Ronchini ha anche riflettuto sul fatto che il mercato italiano del venture capital ha avuto un bel momento con l’ingresso di Cdp Venture Capital, essendo passato passato da mezzo miliardo a 2 miliardi grazie ai suoi 20 acceleratori. “Da un lato è cresciuto il settore, ma dall’altro ciò ha portato poca professionalità”, ha sottolineato Ronchini.

Andrea Ferretti (nella foto, a sinistra), Italy Markets & Business Development Leader per i Financial Services di EY, commenta: “Il dialogo tra founder e investitori nel fintech italiano è ancora troppo spesso segnato da aspettative divergenti. I founder tendono a presentare progetti con ambizioni contenute, mentre gli investitori cercano visione, scalabilità e leadership.
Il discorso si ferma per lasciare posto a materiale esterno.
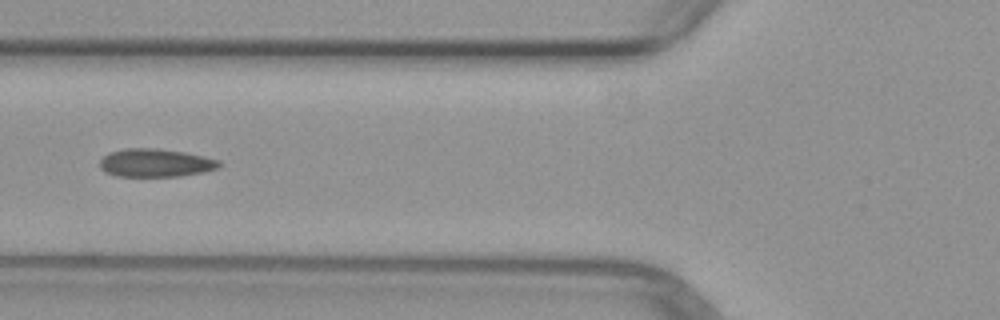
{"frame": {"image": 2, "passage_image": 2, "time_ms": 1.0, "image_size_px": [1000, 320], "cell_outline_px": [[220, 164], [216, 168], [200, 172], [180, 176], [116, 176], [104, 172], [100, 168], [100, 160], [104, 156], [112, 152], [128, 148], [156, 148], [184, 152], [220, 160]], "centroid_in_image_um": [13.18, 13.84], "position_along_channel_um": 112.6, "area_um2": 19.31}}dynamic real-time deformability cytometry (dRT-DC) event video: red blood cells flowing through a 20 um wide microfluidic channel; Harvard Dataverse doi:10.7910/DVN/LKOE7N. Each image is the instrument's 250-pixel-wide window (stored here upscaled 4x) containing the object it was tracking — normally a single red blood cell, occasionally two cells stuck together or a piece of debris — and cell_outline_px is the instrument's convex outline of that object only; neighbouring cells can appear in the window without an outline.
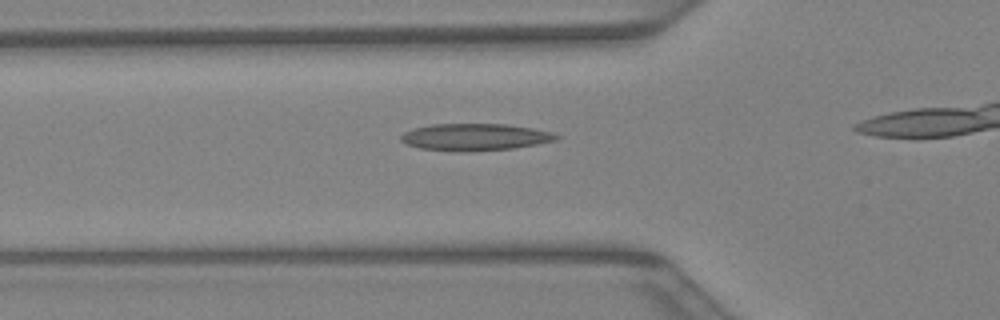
{"species": "Egyptian fruit bat (a non-hibernating species)", "species_latin": "Rousettus aegyptiacus", "temperature_condition": "warm", "stored_images_in_passage": 25, "camera_frame_rate_fps": 3000, "um_per_image_px": 0.085, "animal": {"sex": "female"}, "frame": {"image": 1, "passage_image": 6, "time_ms": 1.667, "image_size_px": [1000, 320], "cell_outline_px": [[560, 136], [556, 140], [536, 144], [512, 148], [420, 148], [408, 144], [400, 140], [400, 136], [404, 132], [416, 128], [432, 124], [508, 124], [532, 128], [552, 132]], "centroid_in_image_um": [40.43, 11.58], "position_along_channel_um": 85.4, "area_um2": 22.89}}
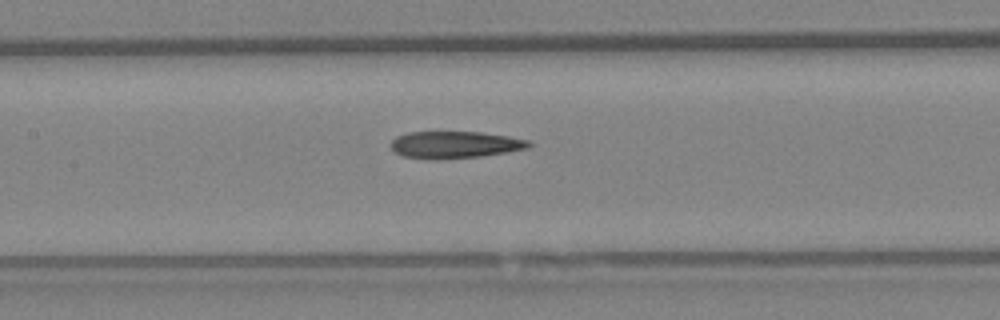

Questo disallineamento si riflette nei numeri emersi dallo studio “Founders vs Investors: two faces of Fintech funding”: uno su quattro tra i founder ha raccolto meno del previsto, mentre il 53% degli investitori individua nella mancanza di visione strategica una delle principali barriere all’investimento. Per superare questo scarto, è necessario costruire un terreno comune fatto di confronto aperto, mentorship e condivisione di obiettivi. Solo così sarà possibile trasformare il potenziale dell’ecosistema fintech italiano in crescita sostenibile e competitiva”.

Clelia Tosi (nella foto, a destra), Head of Fintech District, ha concluso: “L’ecosistema del fintech italiano è giunto in una fase cruciale. Dopo la crescita del 2022 e il successivo assestamento, i timidi segnali di ripresa del 2024 devono costituire un nuovo punto di partenza. Lo studio realizzato con EY lo conferma ed evidenzia come, da un lato, le startup, se vogliono attrarre capitali, debbano consolidare modelli di business sostenibili e conformi in termini di compliance e rischio e, dall’altro, come gli investitori, oggi più che mai, cerchino team resilienti e aziende scalabili. È solo grazie al confronto tra le due parti e le rispettive esigenze – che con lo studio “Founders vs Investors: two faces of Fintech funding” abbiamo voluto fotografare in maniera puntuale – che sarà possibile assistere a un reale consolidamento del fintech italiano”.